A Dark Path by Robert E. Dunn A Katrina Williams Novel #3 I truly enjoyed this dark gritty story of Katrina “Hurricane” Williams as she dealt with mental demons while working to solve a murder. She is a bit heavy handed and in your face with the bad guys and not the most open with her feelings but she is definitely a force to be reckoned with and I would love to see what happens next. I had not read the first two books in the series and was able to read without problem though it might have been nice to have known more about Katrina and others mentioned in the book that no doubt were in the previous books. With rape, murder, racists, Aryan Brotherhood, bikers, drugs, treasure hunters and more this was an interesting story that kept me reading through the night. Katrina was complex and layered and angry and so much more. I don’t know if she will ever find true peace or be able to share with others but have a feeling that the therapy she is going to may help her in the long run. Did I enjoy this book? Yes Will I read more by this author? Yes Thank you to NetGalley and Kensington Books – Lyrical Underground for the ARC ~ This is my honest review. 5 Stars
Meet the Ozarks' force of nature ... Katrina "Hurricane" Williams, Deputy Sheriff. Katrina is sent to investigate a fire in some dormant land. Her investigation turns up broken headstones, open graves ... and the charred remains of a young African-American man.
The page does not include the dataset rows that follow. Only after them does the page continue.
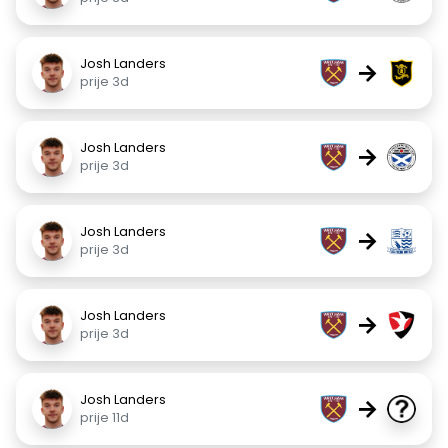
Josh Landers
→
prije 3d
Josh Landers
→
prije 3d
Josh Landers
→
prije 3d
Josh Landers
→
prije 3d
Josh Landers
→
prije 11d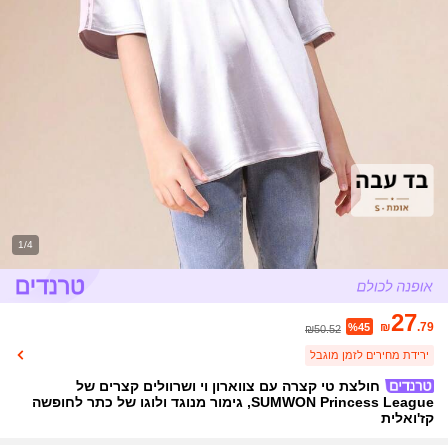
1/4
27
₪
.79
%45
₪50.52
ירידת מחירים לזמן מוגבל
חולצת טי קצרה עם צווארון וי ושרוולים קצרים של
SUMWON Princess League, גימור מנוגד ולוגו של כתר לחופשה
קז'ואלית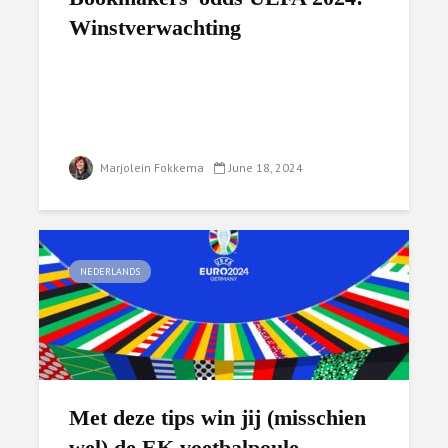
Winstverwachting
Marjolein Fokkema
June 18, 2024
NEDERLANDS
Met deze tips win jij (misschien
wel) de EK voetbalpoule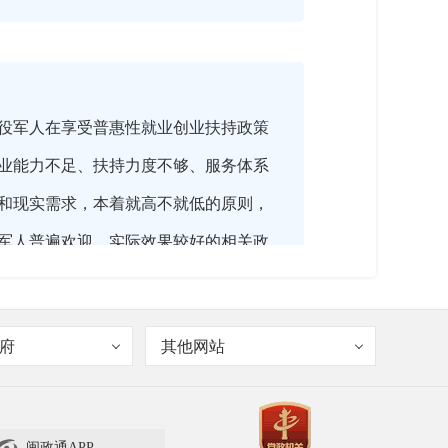
役军人在享受普惠性就业创业扶持政策
业能力不足、扶持力度不够、服务体系
和现实需求，本着就高不就低的原则，
军人普遍欢迎、实际效果较好的相关政
政策。
府
其他网站
闽政通APP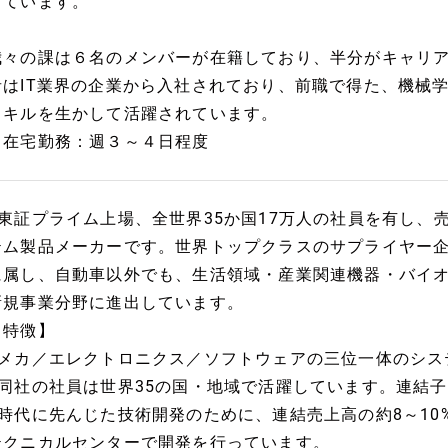
しています。
我々の課は６名のメンバーが在籍しており、半分がキャリ
者はIT業界の企業から入社されており、前職で得た、機械
スキルを生かして活躍されています。
※在宅勤務：週３～４日程度
■東証プライム上場、全世界35か国17万人の社員を有し、
テム製品メーカーです。世界トップクラスのサプライヤー
に属し、自動車以外でも、生活領域・産業関連機器・バイ
新規事業分野に進出しています。
【特徴】
■メカ／エレクトロニクス／ソフトウェアの三位一体のシス
■同社の社員は世界35の国・地域で活躍しています。連結子
■時代に先んじた技術開発のために、連結売上高の約8～10
テクニカルセンターで開発を行っています。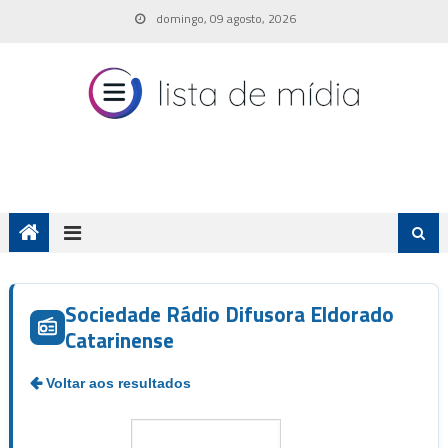
Skip
domingo, 09 agosto, 2026
to
content
Sociedade Rádio Difusora Eldorado
Catarinense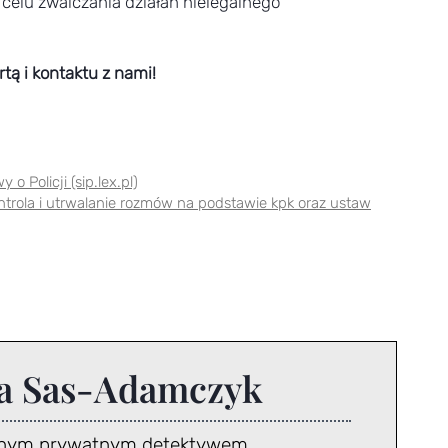
elu zwalczania działań nielegalnego
tą i kontaktu z nami!
o Policji (sip.lex.pl)
trola i utrwalanie rozmów na podstawie kpk oraz ustaw
a Sas-Adamczyk
anym prywatnym detektywem.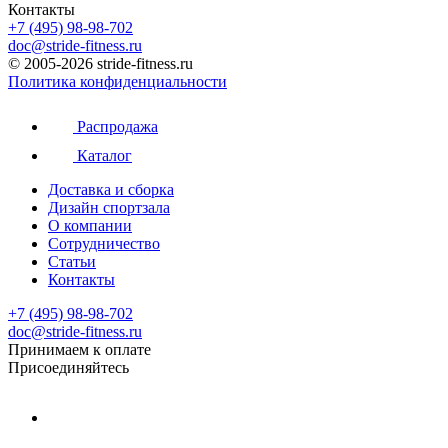
Контакты
+7 (495) 98-98-702
doc@stride-fitness.ru
© 2005-2026 stride-fitness.ru
Политика конфиденциальности
Распродажа
Каталог
Доставка и сборка
Дизайн спортзала
О компании
Сотрудничество
Статьи
Контакты
+7 (495) 98-98-702
doc@stride-fitness.ru
Принимаем к оплате
Присоединяйтесь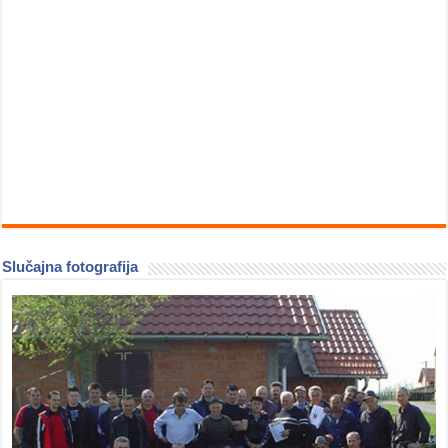
Slučajna fotografija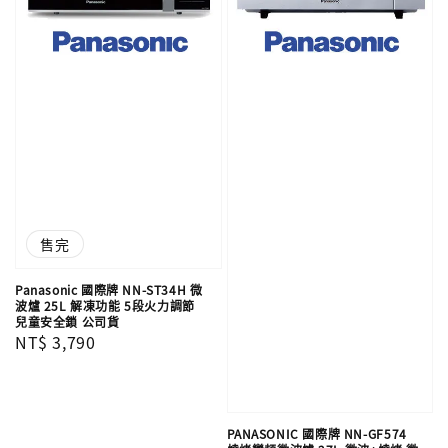
售完
Panasonic 國際牌 NN-ST34H 微
波爐 25L 解凍功能 5段火力調節
兒童安全鎖 公司貨
Regular
NT$ 3,790
price
PANASONIC 國際牌 NN-GF574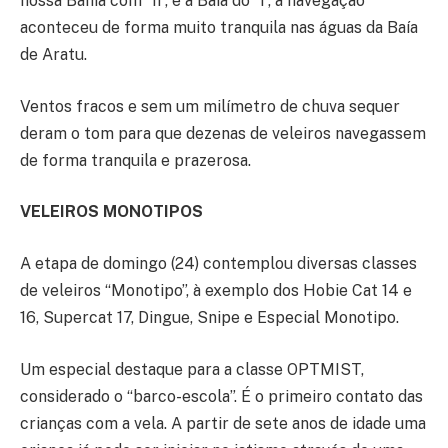
nossa Bahia com “h”, e a Baía do “i”, a navegação
aconteceu de forma muito tranquila nas águas da Baía
de Aratu.
Ventos fracos e sem um milímetro de chuva sequer
deram o tom para que dezenas de veleiros navegassem
de forma tranquila e prazerosa.
VELEIROS MONOTIPOS
A etapa de domingo (24) contemplou diversas classes
de veleiros “Monotipo”, à exemplo dos Hobie Cat 14 e
16, Supercat 17, Dingue, Snipe e Especial Monotipo.
Um especial destaque para a classe OPTMIST,
considerado o “barco-escola”. É o primeiro contato das
crianças com a vela. A partir de sete anos de idade uma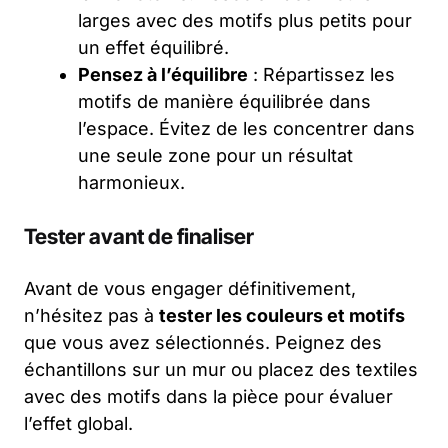
larges avec des motifs plus petits pour
un effet équilibré.
Pensez à l’équilibre
: Répartissez les
motifs de manière équilibrée dans
l’espace. Évitez de les concentrer dans
une seule zone pour un résultat
harmonieux.
Tester avant de finaliser
Avant de vous engager définitivement,
n’hésitez pas à
tester les couleurs et motifs
que vous avez sélectionnés. Peignez des
échantillons sur un mur ou placez des textiles
avec des motifs dans la pièce pour évaluer
l’effet global.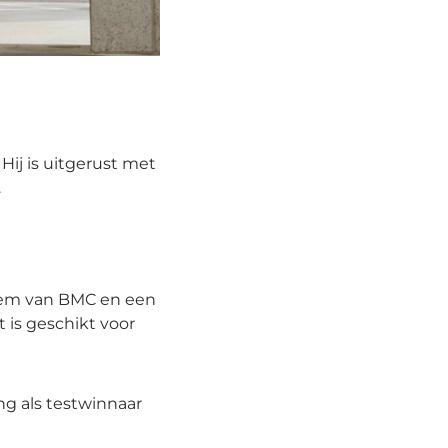
Hij is uitgerust met
.
teem van BMC en een
 is geschikt voor
g als testwinnaar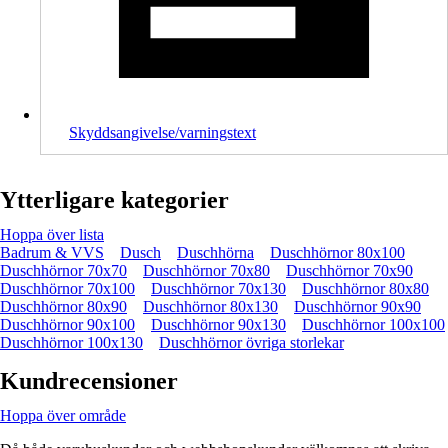
Skyddsangivelse/varningstext
Ytterligare kategorier
Hoppa över lista
Badrum & VVS
Dusch
Duschhörna
Duschhörnor 80x100
Duschhörnor 70x70
Duschhörnor 70x80
Duschhörnor 70x90
Duschhörnor 70x100
Duschhörnor 70x130
Duschhörnor 80x80
Duschhörnor 80x90
Duschhörnor 80x130
Duschhörnor 90x90
Duschhörnor 90x100
Duschhörnor 90x130
Duschhörnor 100x100
Duschhörnor 100x130
Duschhörnor övriga storlekar
Kundrecensioner
Hoppa över område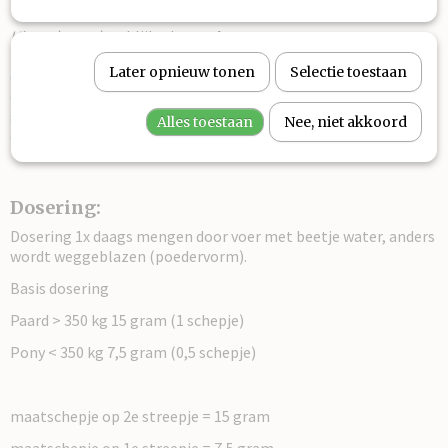
Uit onderzoek
blijkt dat
Kurkuma
(4)
(curcumine)
ontstekingsremmende eigenschappen heeft en
Later opnieuw tonen
Selectie toestaan
daardoor een gunstige invloed heeft op artrose, artritis, lever
en luchtwegen, daarnaast is Kurkuma een anti-oxidant die een
gunstig effect op het werkingsmechanismen in een cel, die
Alles toestaan
Nee, niet akkoord
onze cellen beschermt tegen beschadiging.
Dosering:
Dosering 1x daags mengen door voer met beetje water, anders
wordt weggeblazen (poedervorm).
Basis dosering
Paard > 350 kg 15 gram (1 schepje)
Pony < 350 kg 7,5 gram (0,5 schepje)
maatschepje op 2e streepje = 15 gram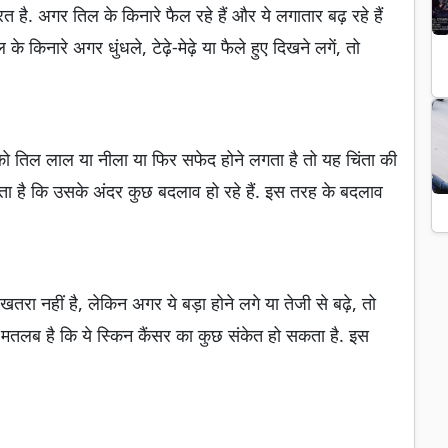
ै. अगर तिल के किनारे फैल रहे हैं और ये लगातार बढ़ रहे हैं
 किनारे अगर धुंधले, टेढ़े-मेढ़े या फैले हुए दिखने लगें, तो
ो तिल लाल या नीला या फिर सफेद होने लगता है तो यह चिंता की
ा है कि उसके अंदर कुछ बदलाव हो रहे हैं. इस तरह के बदलाव
ा नहीं है, लेकिन अगर ये बड़ा होने लगे या तेजी से बढ़े, तो
का मतलब है कि ये स्किन कैंसर का कुछ संकेत हो सकता है. इस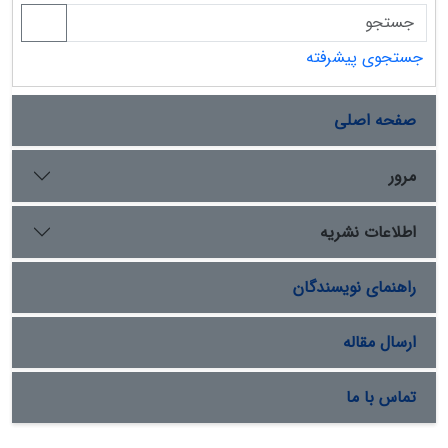
جستجوی پیشرفته
صفحه اصلی
مرور
اطلاعات نشریه
راهنمای نویسندگان
ارسال مقاله
تماس با ما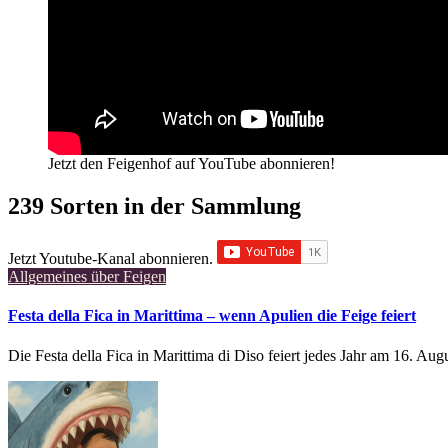
Jetzt den Feigenhof auf YouTube abonnieren!
239 Sorten in der Sammlung
Jetzt Youtube-Kanal abonnieren.
Allgemeines über Feigen
Festa della Fica in Marittima – wenn Apulien die Feige feiert
Die Festa della Fica in Marittima di Diso feiert jedes Jahr am 16. Au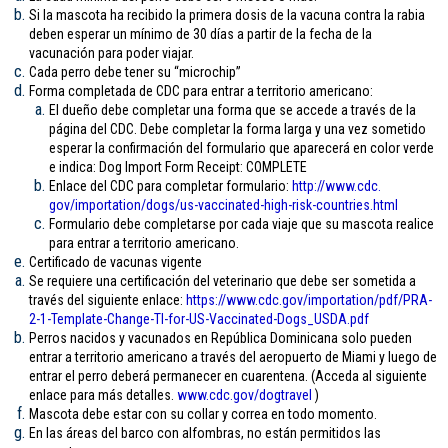
Si la mascota ha recibido la primera dosis de la vacuna contra la rabia
deben esperar un mínimo de 30 días a partir de la fecha de la
vacunación para poder viajar.
Cada perro debe tener su “microchip”
Forma completada de CDC para entrar a territorio americano:
El dueño debe completar una forma que se accede a través de la
página del CDC. Debe completar la forma larga y una vez sometido
esperar la confirmación del formulario que aparecerá en color verde
e indica: Dog Import Form Receipt: COMPLETE
Enlace del CDC para completar formulario:
http://www.cdc.
gov/importation/dogs/us-
vaccinated-high-risk-
countries.html
Formulario debe completarse por cada viaje que su mascota realice
para entrar a territorio americano.
Certificado de vacunas vigente
Se requiere una certificación del veterinario que debe ser sometida a
través del siguiente enlace:
https://www.cdc.gov/
importation/pdf/PRA-
2-1-
Template-Change-TI-for-US-
Vaccinated-Dogs_USDA.pdf
Perros nacidos y vacunados en República Dominicana solo pueden
entrar a territorio americano a través del aeropuerto de Miami y luego de
entrar el perro deberá permanecer en cuarentena. (Acceda al siguiente
enlace para más detalles.
www.cdc.gov/
dogtravel
)
Mascota debe estar con su collar y correa en todo momento.
En las áreas del barco con alfombras, no están permitidos las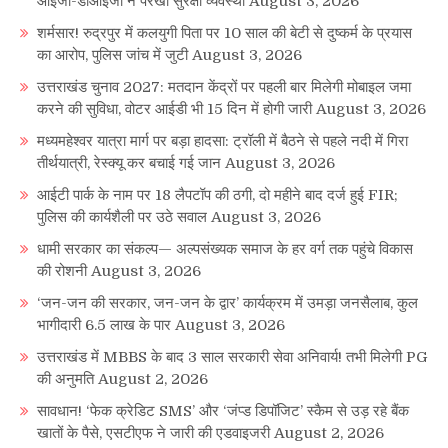
आईजी-डीआईजी ने परखी सुरक्षा व्यवस्था
August 3, 2026
शर्मसार! रुद्रपुर में कलयुगी पिता पर 10 साल की बेटी से दुष्कर्म के प्रयास
का आरोप, पुलिस जांच में जुटी
August 3, 2026
उत्तराखंड चुनाव 2027: मतदान केंद्रों पर पहली बार मिलेगी मोबाइल जमा
करने की सुविधा, वोटर आईडी भी 15 दिन में होगी जारी
August 3, 2026
मध्यमहेश्वर यात्रा मार्ग पर बड़ा हादसा: ट्रॉली में बैठने से पहले नदी में गिरा
तीर्थयात्री, रेस्क्यू कर बचाई गई जान
August 3, 2026
आईटी पार्क के नाम पर 18 लैपटॉप की ठगी, दो महीने बाद दर्ज हुई FIR;
पुलिस की कार्यशैली पर उठे सवाल
August 3, 2026
धामी सरकार का संकल्प— अल्पसंख्यक समाज के हर वर्ग तक पहुंचे विकास
की रोशनी
August 3, 2026
‘जन-जन की सरकार, जन-जन के द्वार’ कार्यक्रम में उमड़ा जनसैलाब, कुल
भागीदारी 6.5 लाख के पार
August 3, 2026
उत्तराखंड में MBBS के बाद 3 साल सरकारी सेवा अनिवार्य! तभी मिलेगी PG
की अनुमति
August 2, 2026
सावधान! ‘फेक क्रेडिट SMS’ और ‘जंप्ड डिपॉजिट’ स्कैम से उड़ रहे बैंक
खातों के पैसे, एसटीएफ ने जारी की एडवाइजरी
August 2, 2026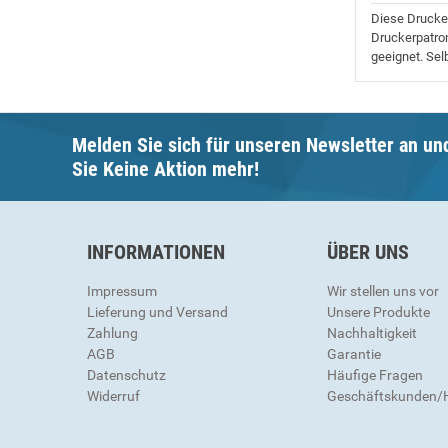
Diese Drucker
Druckerpatron
geeignet. Sel
Melden Sie sich für unseren Newsletter an un
Sie Keine Aktion mehr!
INFORMATIONEN
ÜBER UNS
Impressum
Wir stellen uns vor
Lieferung und Versand
Unsere Produkte
Zahlung
Nachhaltigkeit
AGB
Garantie
Datenschutz
Häufige Fragen
Widerruf
Geschäftskunden/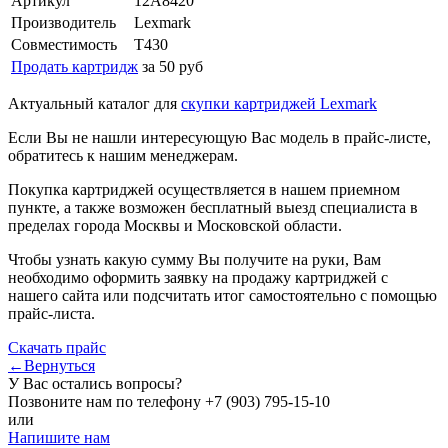
Артикул
12A8420
Производитель
Lexmark
Совместимость
T430
Продать картридж
за 50 руб
Актуальный каталог для
скупки картриджей Lexmark
Если Вы не нашли интересующую Вас модель в прайс-листе,
обратитесь к нашим менеджерам.
Покупка картриджей осуществляется в нашем приемном
пункте, а также возможен бесплатный выезд специалиста в
пределах города Москвы и Московской области.
Чтобы узнать какую сумму Вы получите на руки, Вам
необходимо оформить заявку на продажу картриджей с
нашего сайта или подсчитать итог самостоятельно с помощью
прайс-листа.
Скачать прайс
←Вернуться
У Вас остались вопросы?
Позвоните нам по телефону
+7 (903) 795-15-10
или
Напишите нам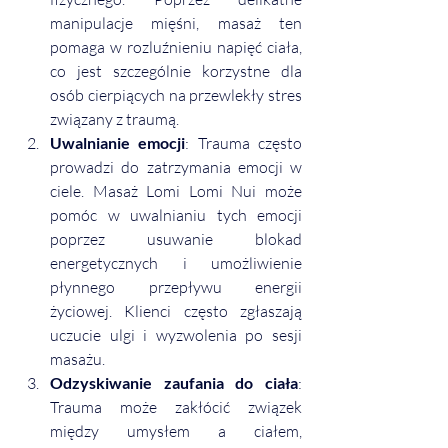
manipulacje mięśni, masaż ten 
pomaga w rozluźnieniu napięć ciała, 
co jest szczególnie korzystne dla 
osób cierpiących na przewlekły stres 
związany z traumą.
Uwalnianie emocji
: Trauma często 
prowadzi do zatrzymania emocji w 
ciele. Masaż Lomi Lomi Nui może 
pomóc w uwalnianiu tych emocji 
poprzez usuwanie blokad 
energetycznych i umożliwienie 
płynnego przepływu energii 
życiowej. Klienci często zgłaszają 
uczucie ulgi i wyzwolenia po sesji 
masażu.
Odzyskiwanie zaufania do ciała
: 
Trauma może zakłócić związek 
między umysłem a ciałem, 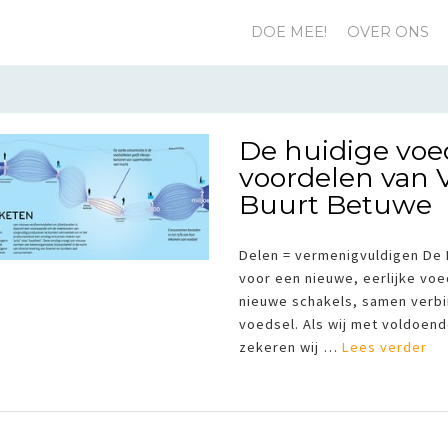
DOE MEE!
OVER ONS
De huidige voe
voordelen van V
Buurt Betuwe
Delen = vermenigvuldigen De 
voor een nieuwe, eerlijke vo
nieuwe schakels, samen verbi
voedsel. Als wij met voldoend
zekeren wij …
Lees verder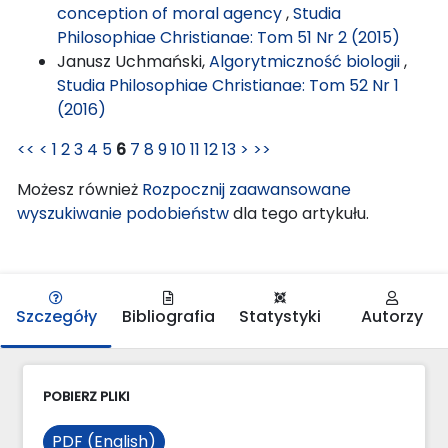
conception of moral agency
,
Studia
Philosophiae Christianae: Tom 51 Nr 2 (2015)
Janusz Uchmański,
Algorytmiczność biologii
,
Studia Philosophiae Christianae: Tom 52 Nr 1
(2016)
<<
<
1
2
3
4
5
6
7
8
9
10
11
12
13
>
>>
Możesz również
Rozpocznij zaawansowane
wyszukiwanie podobieństw
dla tego artykułu.
Szczegóły
Bibliografia
Statystyki
Autorzy
POBIERZ PLIKI
PDF (English)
Her search for the killer leads to a backwoods criminal network, a vicious motorcycle gang, meth dealers, and the Aryan Brotherhood. She feels that the murder was racially motivated, but things get really muddled when there's rumors of silver. Shameful secrets, lies, crime, corruption, complicate her life in more ways than one. An unexpected appearance of someone from Katrina's past shows up. Her budding romance with Deputy Billy Blevins is headed for the rocks ... by her own defenses. This is a well-written action-packed story that shows how family secrets can be held in silence through generation after generation. The ending is ... ferocious. Katrina is tough, smart, dedicated to her job ... but she suffers a form of PTSD from her military days. Her anger and flashbacks has caused some problems with her job, resulting in her boss' demand that she undergo counseling. She makes a terrific series character. Although third in a series, this is easily a stand-alone. However, as always, I highly recommend starting at the beginning. Many thanks to the author / Kensington Books /Lyrica Underground / Netgalley for the advanced digital copy. Opinions expressed here are unbiased and entirely my own.